START
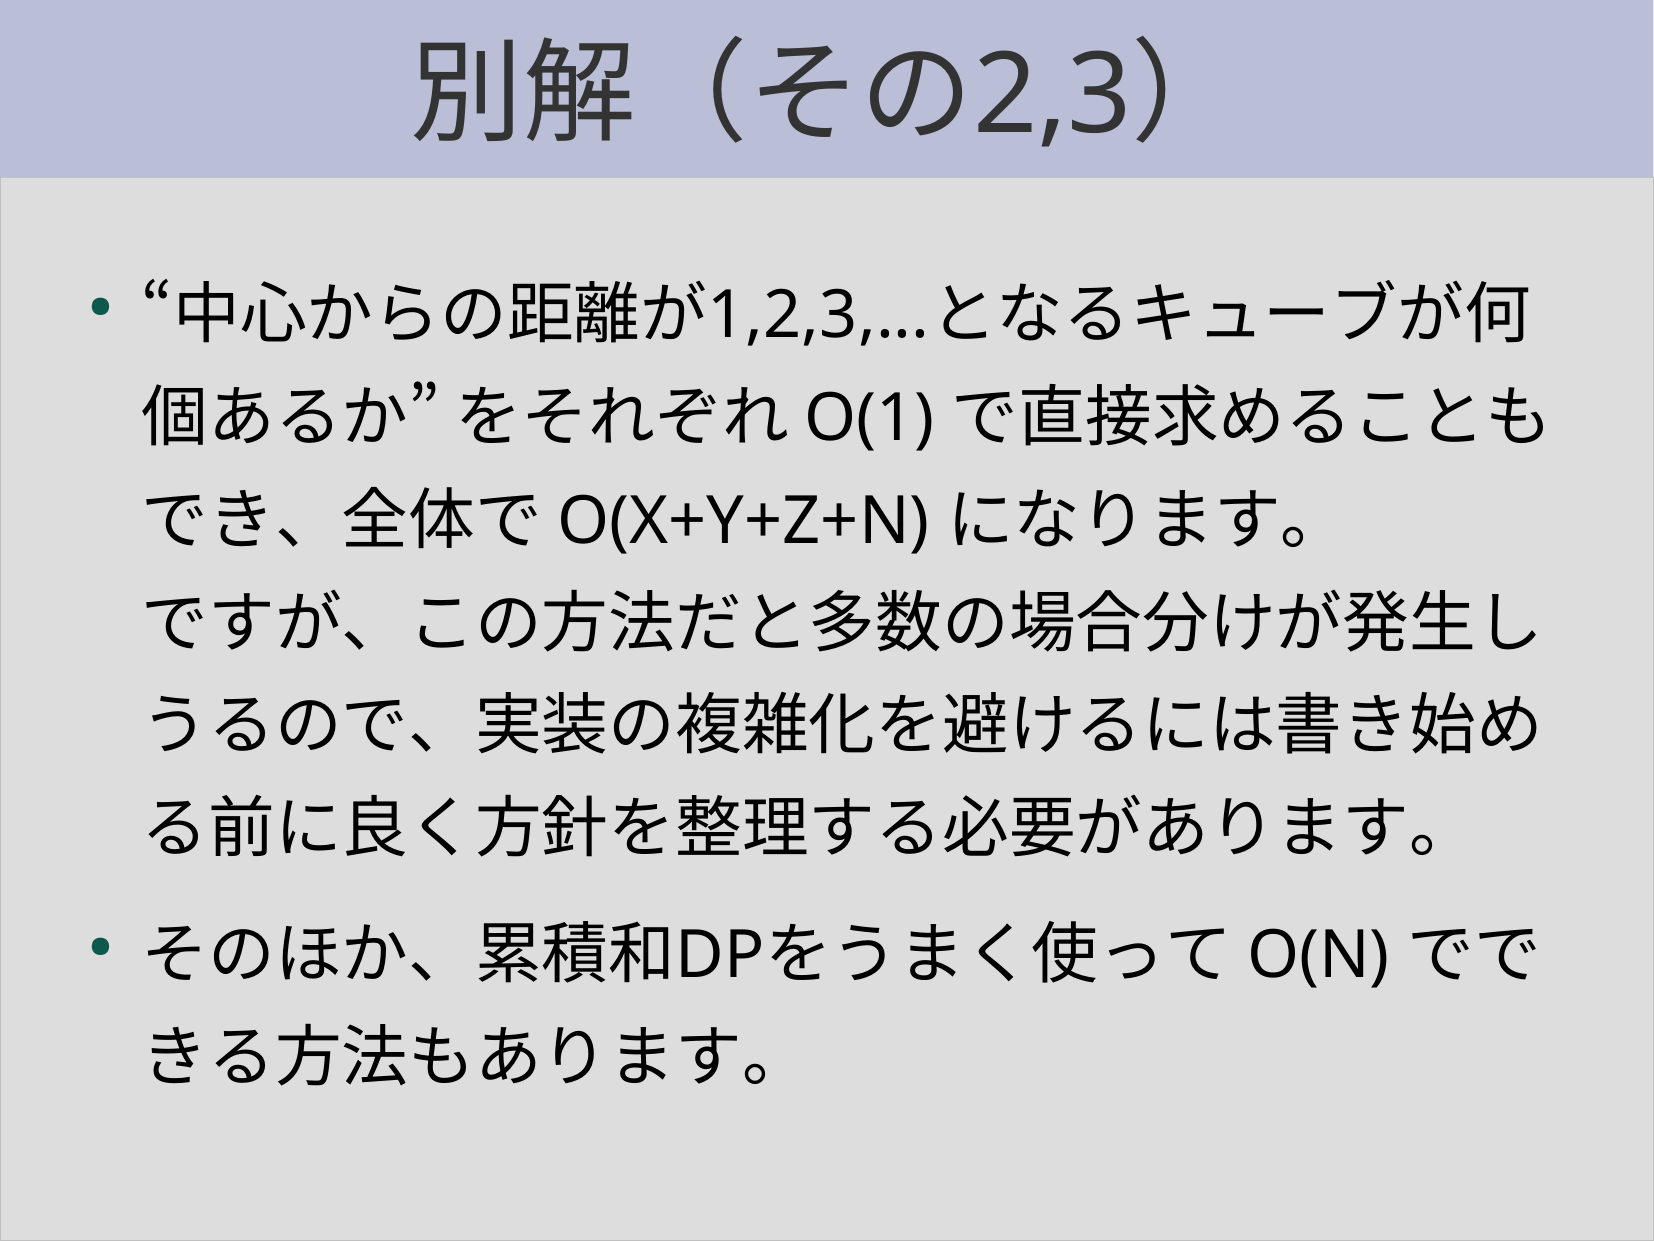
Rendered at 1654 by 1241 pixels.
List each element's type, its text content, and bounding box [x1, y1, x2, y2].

list “中心からの距離が1,2,3,...となるキューブが何個あるか” をそれぞれ O(1) で直接求めることもでき、全体で O(X+Y+Z+N) になります。 ですが、この方法だと多数の場合分けが発生しうるので、実装の複雑化を避けるには書き始める前に良く方針を整理する必要があります。 そのほか、累積和DPをうまく使って O(N) でできる方法もあります。 [59, 248, 1595, 1150]
title 別解（その2,3） [121, 20, 1534, 148]
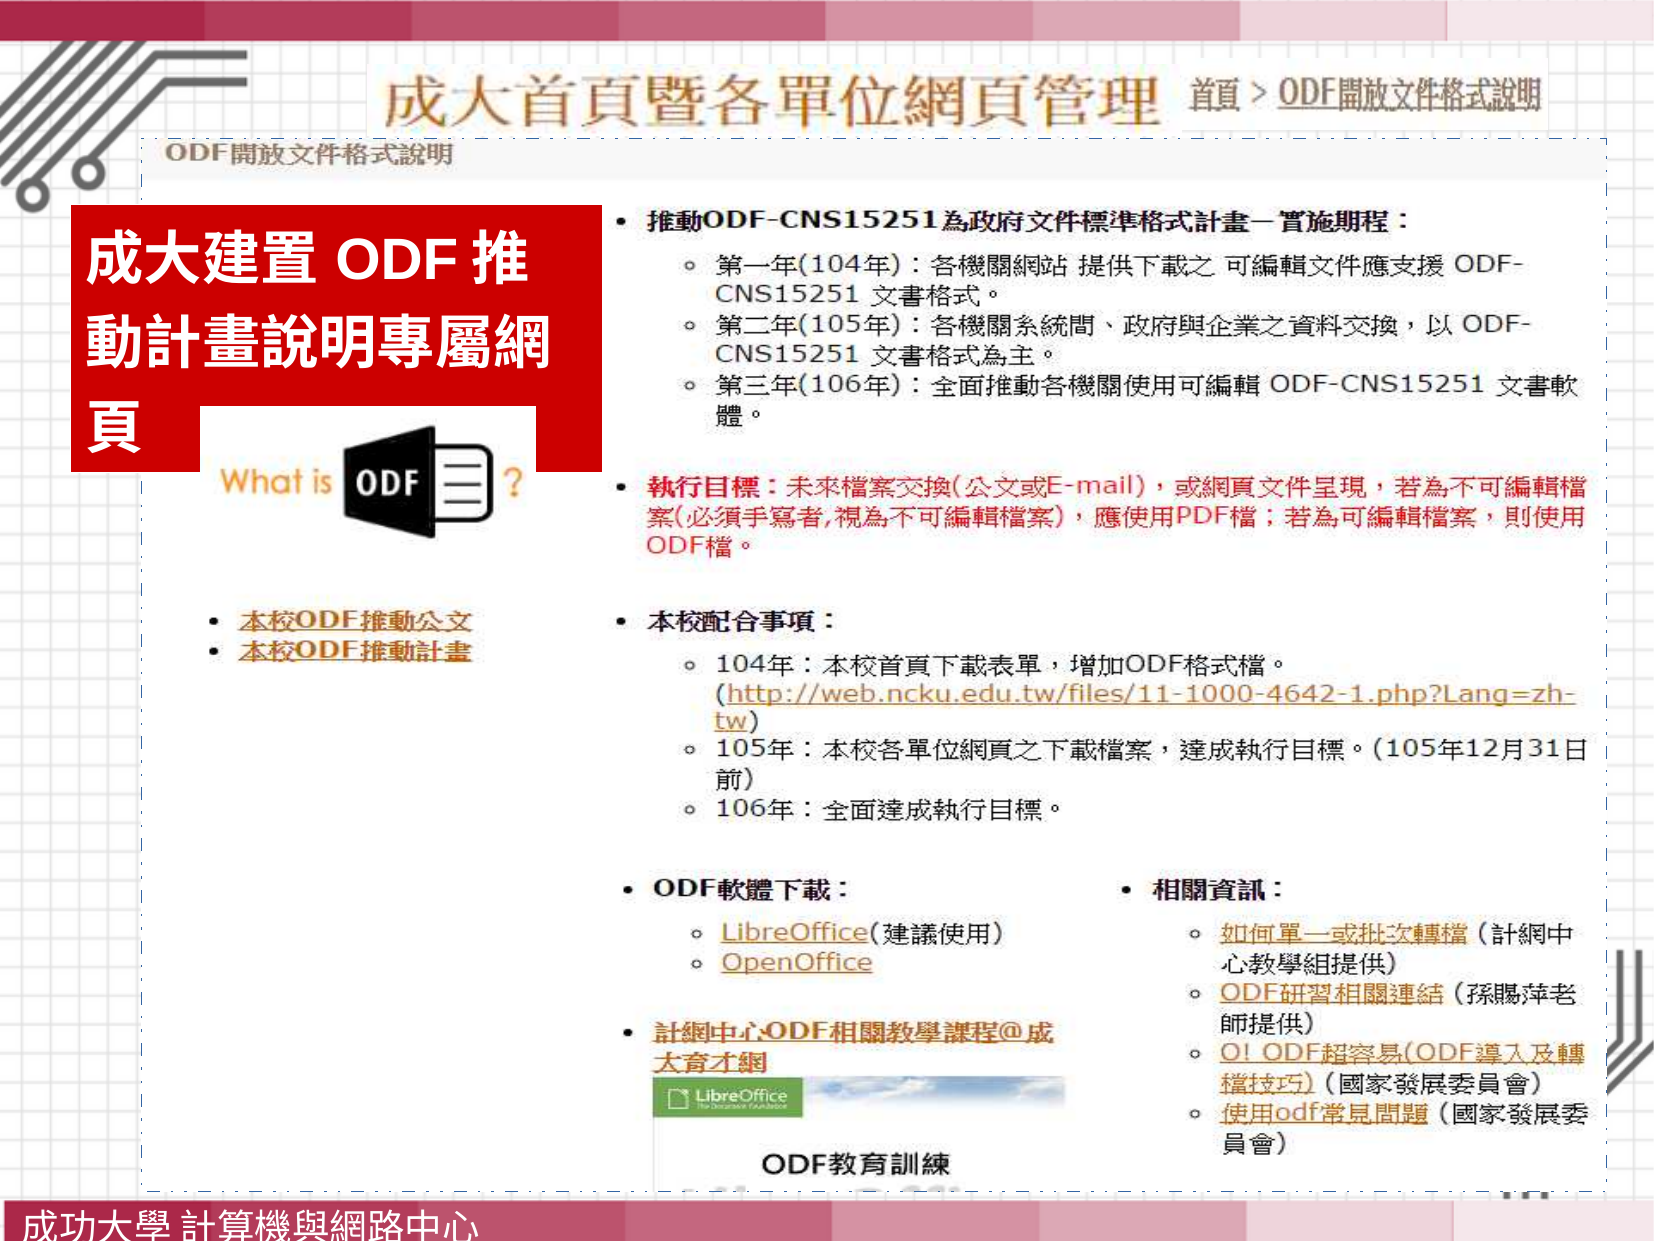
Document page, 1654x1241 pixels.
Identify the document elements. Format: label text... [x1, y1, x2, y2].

text_box 成功大學 計算機與網路中心 [6, 1190, 497, 1241]
picture [0, 0, 1654, 1241]
text_box 成大建置ODF推動計畫說明專屬網頁 [70, 204, 603, 367]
END
Rewrite the lines of the listing above with every "pixels" changed to "px" and everything else unchanged, leaving the pictures out of your answer.

Rendered at 1654 by 1241 px.
List each element's type, its text content, and bounding box [x1, y1, x2, y2].

list “中心からの距離が1,2,3,...となるキューブが何個あるか” をそれぞれ O(1) で直接求めることもでき、全体で O(X+Y+Z+N) になります。 ですが、この方法だと多数の場合分けが発生しうるので、実装の複雑化を避けるには書き始める前に良く方針を整理する必要があります。 そのほか、累積和DPをうまく使って O(N) でできる方法もあります。 [59, 248, 1595, 1150]
title 別解（その2,3） [121, 20, 1534, 148]
Document page, 1654x1241 px.
Identify the document elements. Format: label text... [x1, y1, x2, y2].

text_box 成功大學 計算機與網路中心 [6, 1190, 497, 1241]
picture [0, 0, 1654, 1241]
text_box 成大建置ODF推動計畫說明專屬網頁 [70, 204, 603, 367]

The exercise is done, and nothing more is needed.